Last week the U.S. House of Representatives voted for a two month extension of the National Flood Insurance program, which President Barack Obama subsequently signed into law. The Federal Emergency Management Agency measure will allow new contracts for flood insurance to be entered through July 31, 2012, and money from the Treasury – up to certain specified amounts – to be borrowed.
David Miller, FEMA’s associate administrator for the federal insurance and mitigation division said in an interview with Bloomberg that he was concerned about the effects of short-term extensions and the possibility of a lapse.

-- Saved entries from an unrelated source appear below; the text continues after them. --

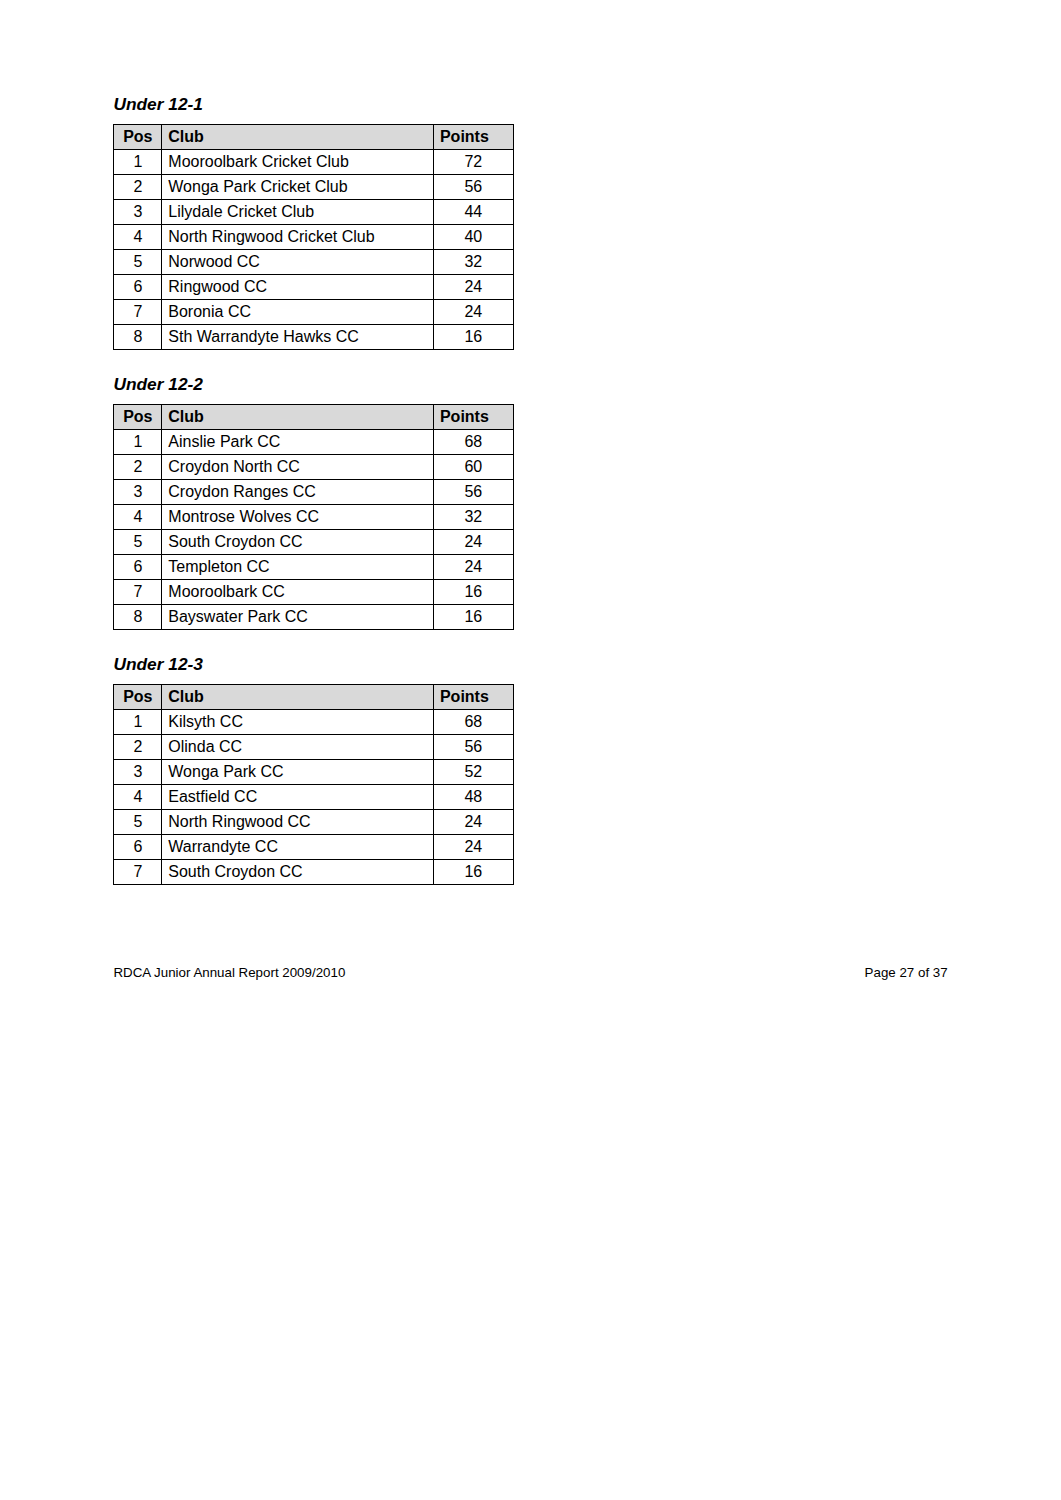Under 12-1
| Pos | Club | Points |
| --- | --- | --- |
| 1 | Mooroolbark Cricket Club | 72 |
| 2 | Wonga Park Cricket Club | 56 |
| 3 | Lilydale Cricket Club | 44 |
| 4 | North Ringwood Cricket Club | 40 |
| 5 | Norwood CC | 32 |
| 6 | Ringwood CC | 24 |
| 7 | Boronia CC | 24 |
| 8 | Sth Warrandyte Hawks CC | 16 |
Under 12-2
| Pos | Club | Points |
| --- | --- | --- |
| 1 | Ainslie Park CC | 68 |
| 2 | Croydon North CC | 60 |
| 3 | Croydon Ranges CC | 56 |
| 4 | Montrose Wolves CC | 32 |
| 5 | South Croydon CC | 24 |
| 6 | Templeton CC | 24 |
| 7 | Mooroolbark CC | 16 |
| 8 | Bayswater Park CC | 16 |
Under 12-3
| Pos | Club | Points |
| --- | --- | --- |
| 1 | Kilsyth CC | 68 |
| 2 | Olinda CC | 56 |
| 3 | Wonga Park CC | 52 |
| 4 | Eastfield CC | 48 |
| 5 | North Ringwood CC | 24 |
| 6 | Warrandyte CC | 24 |
| 7 | South Croydon CC | 16 |
RDCA Junior Annual Report 2009/2010 Page 27 of 37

He added that Hurricane Irene cost close to $1 billion in claims, and a "number of small disasters" may drain the fund sooner than the Congressional Budget Office’s estimate of a 2014 default.
According to agency spokesman Lars Anderson, the program is $17.75 billion in debt and has a $20.7 billion credit limit.
Currently, an authorization for the long term is under construction to send to the president, Bloomberg reported. A five-year extension of the program was passed on July 12 of last year and similar language from the bill was included in a budget measure passed by the House on May 10.
Making sure that your business is properly insured is an important and necessary step to take against natural disasters, but it is also important to create a business continuity plan, to ensure that everything continues to run smoothly. By pairing with a disaster preparedness consultant, hot sites can be created so employees can continue to earn a living even in the wake of something like a flood or hurricane.